• [WHAT THE EXERCISE ASKS] Among the lines of the material, copy those that hold the string "Software".

-- EXERCISE MATERIALS follows --

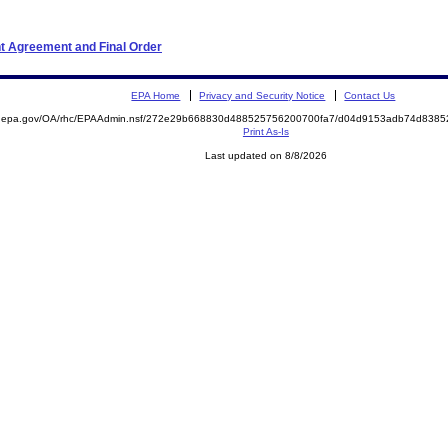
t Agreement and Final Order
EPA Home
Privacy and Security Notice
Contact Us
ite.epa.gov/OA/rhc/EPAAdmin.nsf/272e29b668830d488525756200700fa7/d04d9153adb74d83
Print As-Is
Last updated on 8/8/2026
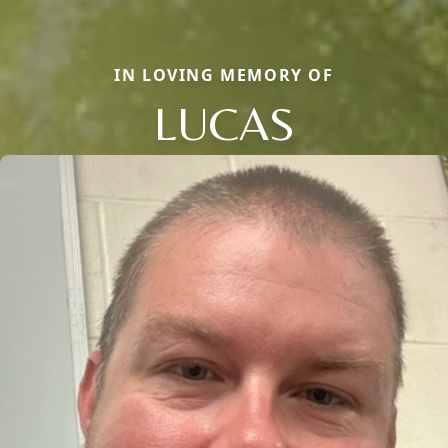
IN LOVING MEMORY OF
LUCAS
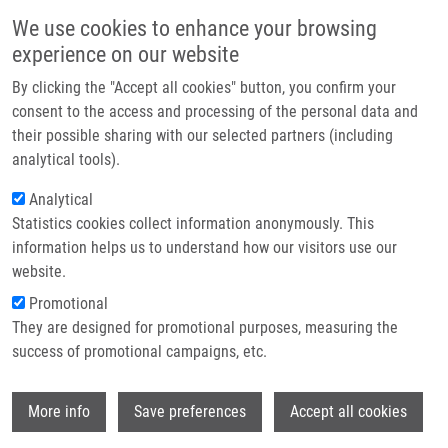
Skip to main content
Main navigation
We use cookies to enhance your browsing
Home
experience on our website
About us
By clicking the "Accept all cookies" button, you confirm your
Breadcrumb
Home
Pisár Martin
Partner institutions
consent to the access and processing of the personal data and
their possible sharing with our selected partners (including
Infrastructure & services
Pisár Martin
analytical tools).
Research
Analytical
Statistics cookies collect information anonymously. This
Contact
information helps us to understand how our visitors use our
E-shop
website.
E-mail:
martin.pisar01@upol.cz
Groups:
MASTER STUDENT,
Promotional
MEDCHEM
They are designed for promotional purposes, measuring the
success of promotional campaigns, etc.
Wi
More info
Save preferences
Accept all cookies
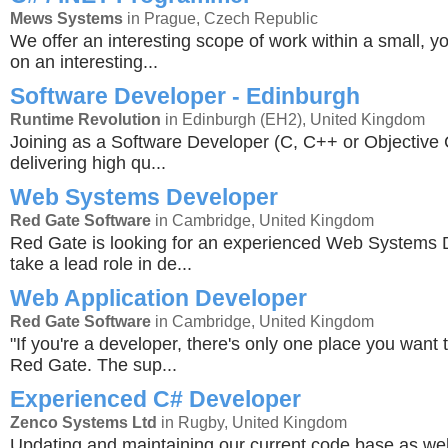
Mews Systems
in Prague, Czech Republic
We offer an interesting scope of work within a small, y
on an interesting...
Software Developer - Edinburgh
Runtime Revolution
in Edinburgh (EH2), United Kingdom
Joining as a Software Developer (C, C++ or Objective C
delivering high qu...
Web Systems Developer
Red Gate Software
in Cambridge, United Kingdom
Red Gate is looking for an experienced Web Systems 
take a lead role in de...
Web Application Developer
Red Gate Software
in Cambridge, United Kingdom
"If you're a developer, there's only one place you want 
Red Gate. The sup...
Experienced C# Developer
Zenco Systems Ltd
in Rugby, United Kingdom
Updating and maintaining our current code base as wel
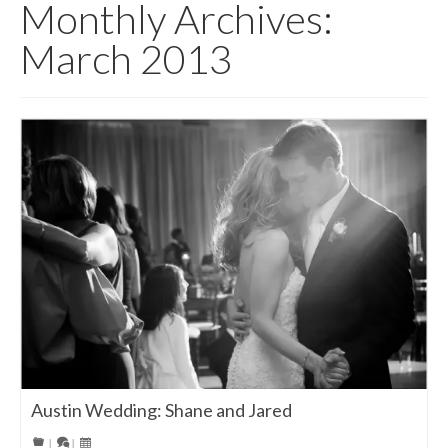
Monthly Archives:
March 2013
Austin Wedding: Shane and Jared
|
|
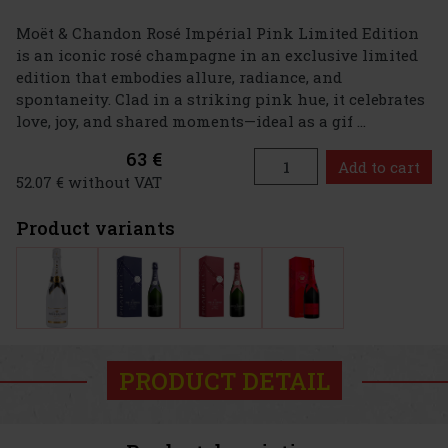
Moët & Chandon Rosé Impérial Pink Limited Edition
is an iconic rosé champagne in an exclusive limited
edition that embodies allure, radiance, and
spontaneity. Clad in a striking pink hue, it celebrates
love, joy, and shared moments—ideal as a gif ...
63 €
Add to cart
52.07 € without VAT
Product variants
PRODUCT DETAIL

-- EXERCISE MATERIALS concluded --
-- EXERCISE MATERIALS follows --

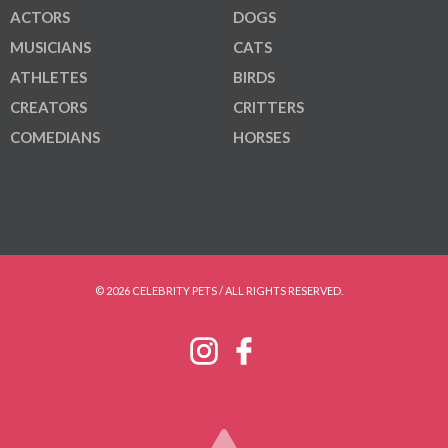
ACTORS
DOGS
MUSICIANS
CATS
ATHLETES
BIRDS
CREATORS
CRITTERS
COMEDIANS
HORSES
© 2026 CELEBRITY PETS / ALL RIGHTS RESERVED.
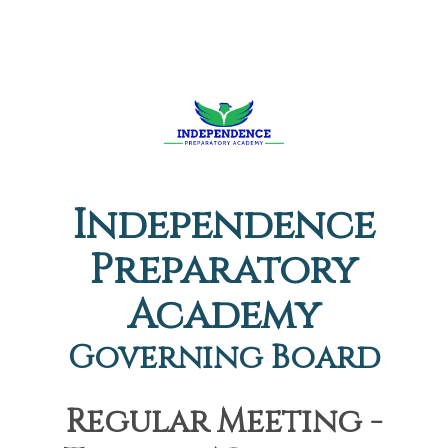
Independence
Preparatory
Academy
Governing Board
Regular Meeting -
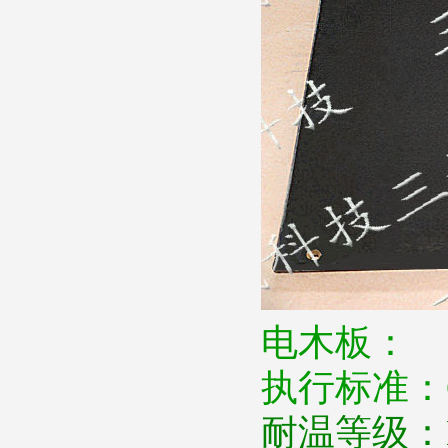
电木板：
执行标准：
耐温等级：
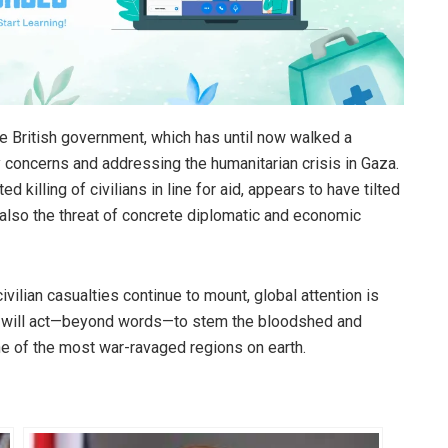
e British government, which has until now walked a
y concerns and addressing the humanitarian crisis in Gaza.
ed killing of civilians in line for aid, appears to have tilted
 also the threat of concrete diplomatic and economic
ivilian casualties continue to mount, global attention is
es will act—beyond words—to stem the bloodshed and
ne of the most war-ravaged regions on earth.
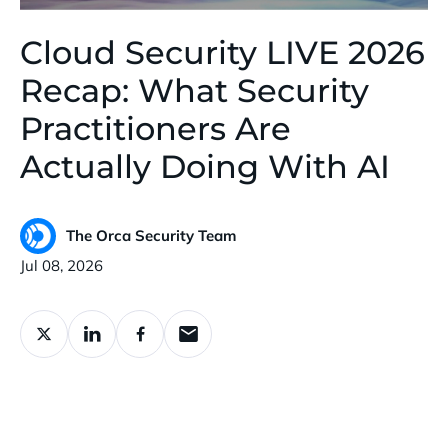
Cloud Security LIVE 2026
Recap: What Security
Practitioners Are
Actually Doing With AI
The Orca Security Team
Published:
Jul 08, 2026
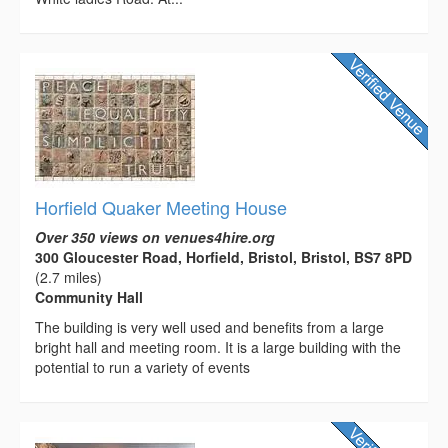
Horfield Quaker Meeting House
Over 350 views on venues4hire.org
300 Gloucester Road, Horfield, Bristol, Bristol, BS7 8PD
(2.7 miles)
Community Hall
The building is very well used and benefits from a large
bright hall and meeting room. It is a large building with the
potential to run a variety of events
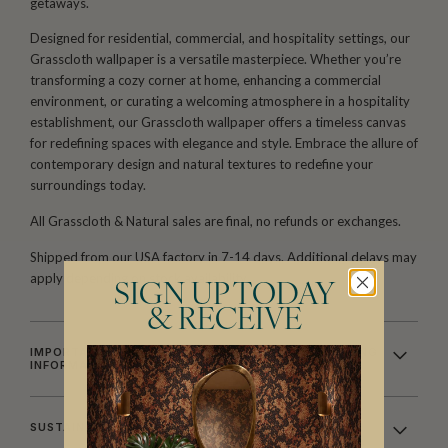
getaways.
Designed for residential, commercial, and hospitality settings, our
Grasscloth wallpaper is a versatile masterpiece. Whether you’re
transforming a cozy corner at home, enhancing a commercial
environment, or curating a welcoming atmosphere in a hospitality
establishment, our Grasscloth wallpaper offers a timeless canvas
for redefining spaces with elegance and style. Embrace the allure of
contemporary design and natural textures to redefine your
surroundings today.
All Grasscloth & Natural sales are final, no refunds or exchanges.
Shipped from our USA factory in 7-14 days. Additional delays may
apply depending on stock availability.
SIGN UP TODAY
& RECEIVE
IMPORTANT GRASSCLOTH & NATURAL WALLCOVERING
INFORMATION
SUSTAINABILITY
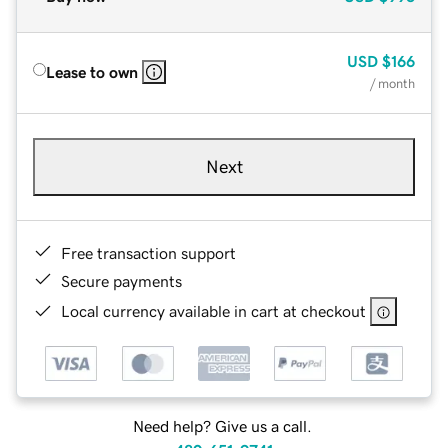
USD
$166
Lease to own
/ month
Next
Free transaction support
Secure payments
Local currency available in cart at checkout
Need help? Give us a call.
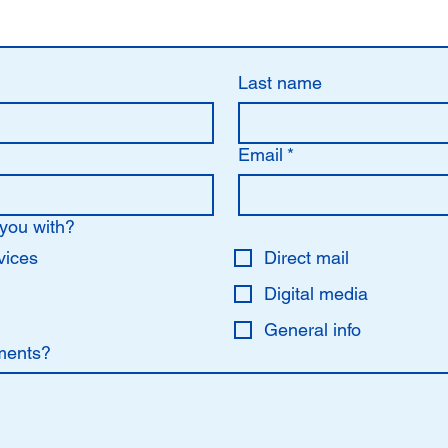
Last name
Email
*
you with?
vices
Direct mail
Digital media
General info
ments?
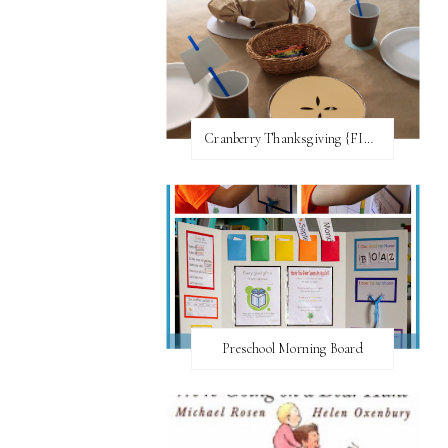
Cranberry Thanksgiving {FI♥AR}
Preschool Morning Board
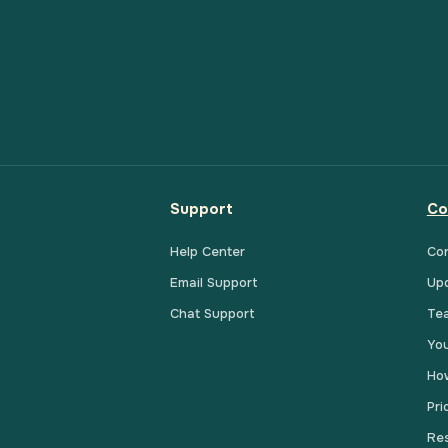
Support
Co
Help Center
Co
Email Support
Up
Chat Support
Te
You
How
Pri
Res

-- EXERCISE MATERIALS concluded --

• [COMPLETED EXERCISE]
Software Developer - Edinburgh
Joining as a Software Developer (C, C++ or Objective C
Red Gate Software
Red Gate Software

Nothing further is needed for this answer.